PROVIDED ENTRIES:
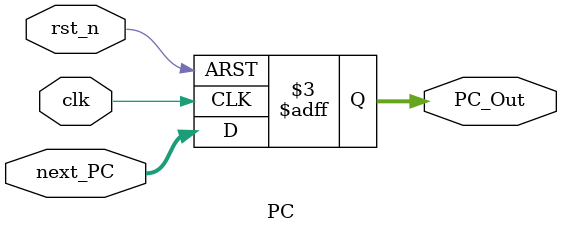
<source format=v>
module PC (
    input clk,
    input rst_n,
    input [31:0] next_PC,
    output reg [31:0] PC_Out
);
    always @(posedge clk or negedge rst_n) begin
        if (!rst_n)
            PC_Out <= 32'b0;
        else
            PC_Out <= next_PC; // Bỏ mask để xử lý địa chỉ không căn chỉnh
    end
endmodule
</source>
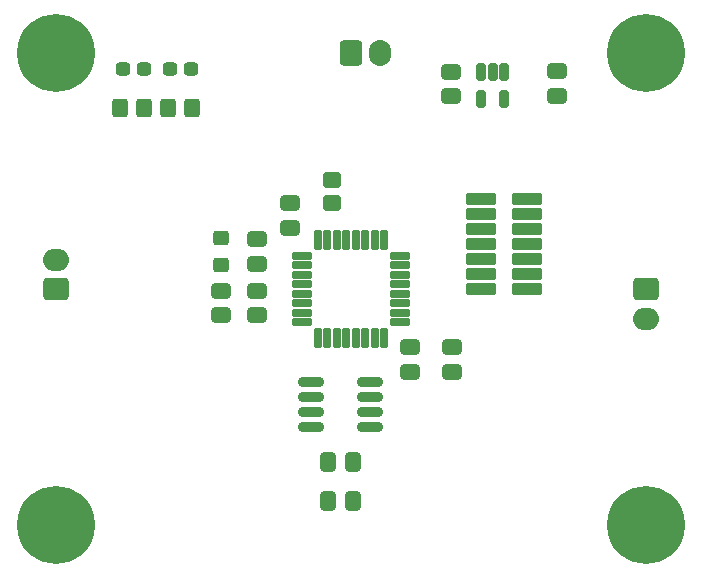
<source format=gbr>
%TF.GenerationSoftware,KiCad,Pcbnew,(7.0.0)*%
%TF.CreationDate,2023-02-16T16:54:55+01:00*%
%TF.ProjectId,STM32_hardware,53544d33-325f-4686-9172-64776172652e,rev?*%
%TF.SameCoordinates,Original*%
%TF.FileFunction,Soldermask,Top*%
%TF.FilePolarity,Negative*%
%FSLAX46Y46*%
G04 Gerber Fmt 4.6, Leading zero omitted, Abs format (unit mm)*
G04 Created by KiCad (PCBNEW (7.0.0)) date 2023-02-16 16:54:55*
%MOMM*%
%LPD*%
G01*
G04 APERTURE LIST*
G04 Aperture macros list*
%AMRoundRect*
0 Rectangle with rounded corners*
0 $1 Rounding radius*
0 $2 $3 $4 $5 $6 $7 $8 $9 X,Y pos of 4 corners*
0 Add a 4 corners polygon primitive as box body*
4,1,4,$2,$3,$4,$5,$6,$7,$8,$9,$2,$3,0*
0 Add four circle primitives for the rounded corners*
1,1,$1+$1,$2,$3*
1,1,$1+$1,$4,$5*
1,1,$1+$1,$6,$7*
1,1,$1+$1,$8,$9*
0 Add four rect primitives between the rounded corners*
20,1,$1+$1,$2,$3,$4,$5,0*
20,1,$1+$1,$4,$5,$6,$7,0*
20,1,$1+$1,$6,$7,$8,$9,0*
20,1,$1+$1,$8,$9,$2,$3,0*%
G04 Aperture macros list end*
%ADD10C,6.600000*%
%ADD11RoundRect,0.350000X0.750000X-0.600000X0.750000X0.600000X-0.750000X0.600000X-0.750000X-0.600000X0*%
%ADD12O,2.200000X1.900000*%
%ADD13RoundRect,0.250000X0.825000X0.150000X-0.825000X0.150000X-0.825000X-0.150000X0.825000X-0.150000X0*%
%ADD14RoundRect,0.337500X0.287500X0.237500X-0.287500X0.237500X-0.287500X-0.237500X0.287500X-0.237500X0*%
%ADD15RoundRect,0.350000X-0.475000X0.337500X-0.475000X-0.337500X0.475000X-0.337500X0.475000X0.337500X0*%
%ADD16RoundRect,0.350000X0.450000X-0.350000X0.450000X0.350000X-0.450000X0.350000X-0.450000X-0.350000X0*%
%ADD17RoundRect,0.350000X0.337500X0.475000X-0.337500X0.475000X-0.337500X-0.475000X0.337500X-0.475000X0*%
%ADD18RoundRect,0.350000X0.475000X-0.337500X0.475000X0.337500X-0.475000X0.337500X-0.475000X-0.337500X0*%
%ADD19RoundRect,0.350000X0.350000X0.450000X-0.350000X0.450000X-0.350000X-0.450000X0.350000X-0.450000X0*%
%ADD20RoundRect,0.350000X-0.350000X0.275000X-0.350000X-0.275000X0.350000X-0.275000X0.350000X0.275000X0*%
%ADD21RoundRect,0.100000X-1.200000X-0.370000X1.200000X-0.370000X1.200000X0.370000X-1.200000X0.370000X0*%
%ADD22RoundRect,0.350000X-0.750000X0.600000X-0.750000X-0.600000X0.750000X-0.600000X0.750000X0.600000X0*%
%ADD23RoundRect,0.250000X-0.150000X0.512500X-0.150000X-0.512500X0.150000X-0.512500X0.150000X0.512500X0*%
%ADD24RoundRect,0.350000X-0.600000X-0.750000X0.600000X-0.750000X0.600000X0.750000X-0.600000X0.750000X0*%
%ADD25O,1.900000X2.200000*%
%ADD26RoundRect,0.225000X-0.625000X-0.125000X0.625000X-0.125000X0.625000X0.125000X-0.625000X0.125000X0*%
%ADD27RoundRect,0.225000X-0.125000X-0.625000X0.125000X-0.625000X0.125000X0.625000X-0.125000X0.625000X0*%
G04 APERTURE END LIST*
D10*
%TO.C,H4*%
X149060000Y-84377458D03*
%TD*%
%TO.C,H3*%
X99060000Y-84377458D03*
%TD*%
%TO.C,H2*%
X149060000Y-44377458D03*
%TD*%
%TO.C,H1*%
X99060000Y-44377458D03*
%TD*%
D11*
%TO.C,J4*%
X99060000Y-64377458D03*
D12*
X99059999Y-61877457D03*
%TD*%
D13*
%TO.C,U2*%
X125665000Y-76073000D03*
X125665000Y-74803000D03*
X125665000Y-73533000D03*
X125665000Y-72263000D03*
X120715000Y-72263000D03*
X120715000Y-73533000D03*
X120715000Y-74803000D03*
X120715000Y-76073000D03*
%TD*%
D14*
%TO.C,D1*%
X106539000Y-45720000D03*
X104789000Y-45720000D03*
%TD*%
D15*
%TO.C,C1*%
X132588000Y-71395500D03*
X132588000Y-69320500D03*
%TD*%
%TO.C,C5*%
X116078000Y-64516000D03*
X116078000Y-66591000D03*
%TD*%
D16*
%TO.C,R2*%
X122428000Y-57134000D03*
X122428000Y-55134000D03*
%TD*%
D17*
%TO.C,C10*%
X124227500Y-82296000D03*
X122152500Y-82296000D03*
%TD*%
D18*
%TO.C,C8*%
X141500000Y-45925000D03*
X141500000Y-48000000D03*
%TD*%
D19*
%TO.C,R1*%
X106535000Y-49022000D03*
X104535000Y-49022000D03*
%TD*%
D15*
%TO.C,C4*%
X113030000Y-64516000D03*
X113030000Y-66591000D03*
%TD*%
D14*
%TO.C,D3*%
X108740000Y-45720000D03*
X110490000Y-45720000D03*
%TD*%
D20*
%TO.C,L1*%
X113030000Y-60064000D03*
X113030000Y-62364000D03*
%TD*%
D21*
%TO.C,J1*%
X135100000Y-56730000D03*
X139000000Y-56730000D03*
X135100000Y-58000000D03*
X139000000Y-58000000D03*
X135100000Y-59270000D03*
X139000000Y-59270000D03*
X135100000Y-60540000D03*
X139000000Y-60540000D03*
X135100000Y-61810000D03*
X139000000Y-61810000D03*
X135100000Y-63080000D03*
X139000000Y-63080000D03*
X135100000Y-64350000D03*
X139000000Y-64350000D03*
%TD*%
D15*
%TO.C,C7*%
X132500000Y-46000000D03*
X132500000Y-48075000D03*
%TD*%
D22*
%TO.C,J3*%
X149060000Y-64377458D03*
D12*
X149059999Y-66877457D03*
%TD*%
D19*
%TO.C,R4*%
X110599000Y-49022000D03*
X108599000Y-49022000D03*
%TD*%
D18*
%TO.C,C2*%
X118872000Y-59203500D03*
X118872000Y-57128500D03*
%TD*%
%TO.C,C6*%
X116078000Y-60176500D03*
X116078000Y-62251500D03*
%TD*%
D15*
%TO.C,C3*%
X129032000Y-69320500D03*
X129032000Y-71395500D03*
%TD*%
D23*
%TO.C,U3*%
X137000000Y-48275000D03*
X135100000Y-48275000D03*
X135100000Y-46000000D03*
X136050000Y-46000000D03*
X137000000Y-46000000D03*
%TD*%
D24*
%TO.C,J2*%
X124060000Y-44377458D03*
D25*
X126559999Y-44377457D03*
%TD*%
D17*
%TO.C,C9*%
X124227500Y-78994000D03*
X122152500Y-78994000D03*
%TD*%
D26*
%TO.C,U1*%
X119885000Y-61577458D03*
X119885000Y-62377458D03*
X119885000Y-63177458D03*
X119885000Y-63977458D03*
X119885000Y-64777458D03*
X119885000Y-65577458D03*
X119885000Y-66377458D03*
X119885000Y-67177458D03*
D27*
X121260000Y-68552458D03*
X122060000Y-68552458D03*
X122860000Y-68552458D03*
X123660000Y-68552458D03*
X124460000Y-68552458D03*
X125260000Y-68552458D03*
X126060000Y-68552458D03*
X126860000Y-68552458D03*
D26*
X128235000Y-67177458D03*
X128235000Y-66377458D03*
X128235000Y-65577458D03*
X128235000Y-64777458D03*
X128235000Y-63977458D03*
X128235000Y-63177458D03*
X128235000Y-62377458D03*
X128235000Y-61577458D03*
D27*
X126860000Y-60202458D03*
X126060000Y-60202458D03*
X125260000Y-60202458D03*
X124460000Y-60202458D03*
X123660000Y-60202458D03*
X122860000Y-60202458D03*
X122060000Y-60202458D03*
X121260000Y-60202458D03*
%TD*%
M02*

</source>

WHAT THIS TASK INVOLVES: From the listing above, return the lines starting at the one with "X118872000Y-57128500D03*" and ending at the one with "X119885000Y-61577458D03*", both kept, exactly as they appear and nothing more.

ANSWER TO THIS EXERCISE:
X118872000Y-57128500D03*
%TD*%
%TO.C,C6*%
X116078000Y-60176500D03*
X116078000Y-62251500D03*
%TD*%
D15*
%TO.C,C3*%
X129032000Y-69320500D03*
X129032000Y-71395500D03*
%TD*%
D23*
%TO.C,U3*%
X137000000Y-48275000D03*
X135100000Y-48275000D03*
X135100000Y-46000000D03*
X136050000Y-46000000D03*
X137000000Y-46000000D03*
%TD*%
D24*
%TO.C,J2*%
X124060000Y-44377458D03*
D25*
X126559999Y-44377457D03*
%TD*%
D17*
%TO.C,C9*%
X124227500Y-78994000D03*
X122152500Y-78994000D03*
%TD*%
D26*
%TO.C,U1*%
X119885000Y-61577458D03*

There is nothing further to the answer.